То, что кровавая батальная сцена в исполнении художника может быть красива — возвышенной, устрашающей или трагической красотой, — общее место. С фотографическими изображениями дело обстоит иначе: находить красоту в военных снимках кажется бессердечием. Но пейзаж с разрушениями — все равно пейзаж. В руинах есть красота. Видеть красоту в фотографиях Центра международной торговли после его разрушения — в этом было бы что-то легкомысленное, кощунственное. Самое большее, что осмеливались сказать люди, — фотографии «сюрреалистические». За этим лихорадочным эвфемизмом пряталось стыдное признание красоты.
Человек свыкается (если это слово годится для описания происходящего) с тем, что ему показывают, не из-за количества обрушенных на него изображений. Отупляет — пассивность.Состояния, описываемые как апатия, моральная или эмоциональная анестезия, полны чувств: чувства эти — гнев и бессилие. Но если подумать, какие чувства были бы желательны, сочувствие представляется слишком простым ответом. Воображаемая близость к страданиям других, внушаемая изображениями, предполагает связь между далекими страдальцами — показанными вблизи на телеэкране, — и привилегированным зрителем. Но связь эта — мнимая, это просто еще одна аберрация касательно наших истинных отношений с властью. Поскольку мы сочувствуем, мы не считаем себя соучастниками того, что причиняет страдания. Сочувствуя, мы объявляем и о нашей невиновности, и о нашем бессилии. В этом смысле (при всех наших благих намерениях) сочувствие может быть реакцией неуважительной, а то и не уместной. Отставить сочувствие к людям, попавшим в горнило войны, и вместо этого задуматься о том, что наши привилегии и их страдания находятся на одной карте и могут быть взаимосвязаны (как именно, нам, быть может, и вообразить не захочется) так же, как богатство одних может существовать за счет нищеты других, — вот задача, которую еще только приоткрывают перед нами эти мучительные, тревожащие картины.

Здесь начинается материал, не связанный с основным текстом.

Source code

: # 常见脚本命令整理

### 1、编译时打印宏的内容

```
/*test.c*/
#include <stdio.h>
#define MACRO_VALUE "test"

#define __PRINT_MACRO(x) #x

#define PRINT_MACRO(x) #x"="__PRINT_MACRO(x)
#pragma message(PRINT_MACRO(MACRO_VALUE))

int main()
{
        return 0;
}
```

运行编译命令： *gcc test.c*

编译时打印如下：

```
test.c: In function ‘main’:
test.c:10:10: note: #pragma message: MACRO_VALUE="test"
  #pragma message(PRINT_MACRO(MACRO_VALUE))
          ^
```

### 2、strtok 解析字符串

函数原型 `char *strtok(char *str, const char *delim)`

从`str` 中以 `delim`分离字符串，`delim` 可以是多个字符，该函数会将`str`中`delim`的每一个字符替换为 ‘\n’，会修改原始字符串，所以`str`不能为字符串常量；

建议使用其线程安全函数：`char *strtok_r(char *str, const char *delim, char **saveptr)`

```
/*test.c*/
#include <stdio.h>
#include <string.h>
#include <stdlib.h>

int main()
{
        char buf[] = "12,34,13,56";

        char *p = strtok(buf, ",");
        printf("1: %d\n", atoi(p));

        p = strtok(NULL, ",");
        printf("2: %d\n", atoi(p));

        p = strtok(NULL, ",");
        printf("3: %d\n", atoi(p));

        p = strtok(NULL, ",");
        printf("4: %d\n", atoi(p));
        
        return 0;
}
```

Говорить, что реальность превращается в зрелище, — поразительный провинциализм. Это значит приписывать всем зрительские привычки маленькой образованной группы населения, обитающей в богатых странах, где новости превращены в развлечение, — вызревший способ смотреть на вещи, важное приобретение «современности» и предварительное условие развала традиционных форм многопартийной политики, обеспечивающей подлинные разногласия и дебаты. Это значит предполагать, что каждый — зритель. Это — капризное, несерьезное допущение, что реального горя в мире нет. Но абсурдно отождествлять весь мир с теми слоями в зажиточных странах, где люди обладают сомнительной привилегией быть — или не быть, если не хочется, — зрителями чужих мук; абсурдно делать общие выводы о способности реагировать на чужие беды исходя из умонастроения тех потребителей новостей, которые непосредственно не сталкивались с войной, масштабными несправедливостями и террором. Есть сотни миллионов телезрителей, которые отнюдь не очерствели от того, что они видят на экране. Роскошь покровительственного отношения к реальности — не для них.